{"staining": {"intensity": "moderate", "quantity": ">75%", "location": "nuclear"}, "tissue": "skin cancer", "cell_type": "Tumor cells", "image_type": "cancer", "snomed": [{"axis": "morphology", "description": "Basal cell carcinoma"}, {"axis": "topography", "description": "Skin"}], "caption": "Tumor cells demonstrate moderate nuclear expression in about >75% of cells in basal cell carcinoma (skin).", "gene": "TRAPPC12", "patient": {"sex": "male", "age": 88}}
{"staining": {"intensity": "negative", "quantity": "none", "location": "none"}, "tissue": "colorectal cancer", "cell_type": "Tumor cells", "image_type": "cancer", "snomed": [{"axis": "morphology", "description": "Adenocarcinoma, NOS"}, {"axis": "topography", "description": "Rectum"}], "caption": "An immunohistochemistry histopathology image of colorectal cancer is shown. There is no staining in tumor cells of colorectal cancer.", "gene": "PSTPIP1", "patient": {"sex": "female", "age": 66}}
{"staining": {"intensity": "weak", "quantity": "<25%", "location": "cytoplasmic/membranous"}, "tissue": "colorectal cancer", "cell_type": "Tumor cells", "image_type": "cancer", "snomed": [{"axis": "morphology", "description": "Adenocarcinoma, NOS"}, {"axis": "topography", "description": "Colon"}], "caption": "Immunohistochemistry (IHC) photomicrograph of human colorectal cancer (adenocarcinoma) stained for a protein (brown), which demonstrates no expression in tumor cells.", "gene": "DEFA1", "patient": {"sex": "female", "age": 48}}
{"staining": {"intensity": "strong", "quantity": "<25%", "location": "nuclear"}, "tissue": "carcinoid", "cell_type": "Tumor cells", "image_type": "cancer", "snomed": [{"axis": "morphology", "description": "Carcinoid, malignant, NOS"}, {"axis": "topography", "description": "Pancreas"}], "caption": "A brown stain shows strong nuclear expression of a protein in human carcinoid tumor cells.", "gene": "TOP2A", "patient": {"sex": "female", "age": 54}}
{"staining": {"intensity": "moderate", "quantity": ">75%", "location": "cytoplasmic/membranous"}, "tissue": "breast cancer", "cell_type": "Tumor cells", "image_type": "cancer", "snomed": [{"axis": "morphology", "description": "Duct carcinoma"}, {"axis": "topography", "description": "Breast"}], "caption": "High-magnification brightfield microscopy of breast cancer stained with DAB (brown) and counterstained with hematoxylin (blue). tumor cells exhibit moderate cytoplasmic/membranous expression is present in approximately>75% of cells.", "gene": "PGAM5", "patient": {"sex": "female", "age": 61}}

# What you will do:
Each entry must be reproduced verbatim.

# Task solution:
{"staining": {"intensity": "moderate", "quantity": ">75%", "location": "nuclear"}, "tissue": "skin cancer", "cell_type": "Tumor cells", "image_type": "cancer", "snomed": [{"axis": "morphology", "description": "Basal cell carcinoma"}, {"axis": "topography", "description": "Skin"}], "caption": "Tumor cells demonstrate moderate nuclear expression in about >75% of cells in basal cell carcinoma (skin).", "gene": "TRAPPC12", "patient": {"sex": "male", "age": 88}}
{"staining": {"intensity": "negative", "quantity": "none", "location": "none"}, "tissue": "colorectal cancer", "cell_type": "Tumor cells", "image_type": "cancer", "snomed": [{"axis": "morphology", "description": "Adenocarcinoma, NOS"}, {"axis": "topography", "description": "Rectum"}], "caption": "An immunohistochemistry histopathology image of colorectal cancer is shown. There is no staining in tumor cells of colorectal cancer.", "gene": "PSTPIP1", "patient": {"sex": "female", "age": 66}}
{"staining": {"intensity": "weak", "quantity": "<25%", "location": "cytoplasmic/membranous"}, "tissue": "colorectal cancer", "cell_type": "Tumor cells", "image_type": "cancer", "snomed": [{"axis": "morphology", "description": "Adenocarcinoma, NOS"}, {"axis": "topography", "description": "Colon"}], "caption": "Immunohistochemistry (IHC) photomicrograph of human colorectal cancer (adenocarcinoma) stained for a protein (brown), which demonstrates no expression in tumor cells.", "gene": "DEFA1", "patient": {"sex": "female", "age": 48}}
{"staining": {"intensity": "strong", "quantity": "<25%", "location": "nuclear"}, "tissue": "carcinoid", "cell_type": "Tumor cells", "image_type": "cancer", "snomed": [{"axis": "morphology", "description": "Carcinoid, malignant, NOS"}, {"axis": "topography", "description": "Pancreas"}], "caption": "A brown stain shows strong nuclear expression of a protein in human carcinoid tumor cells.", "gene": "TOP2A", "patient": {"sex": "female", "age": 54}}
{"staining": {"intensity": "moderate", "quantity": ">75%", "location": "cytoplasmic/membranous"}, "tissue": "breast cancer", "cell_type": "Tumor cells", "image_type": "cancer", "snomed": [{"axis": "morphology", "description": "Duct carcinoma"}, {"axis": "topography", "description": "Breast"}], "caption": "High-magnification brightfield microscopy of breast cancer stained with DAB (brown) and counterstained with hematoxylin (blue). tumor cells exhibit moderate cytoplasmic/membranous expression is present in approximately>75% of cells.", "gene": "PGAM5", "patient": {"sex": "female", "age": 61}}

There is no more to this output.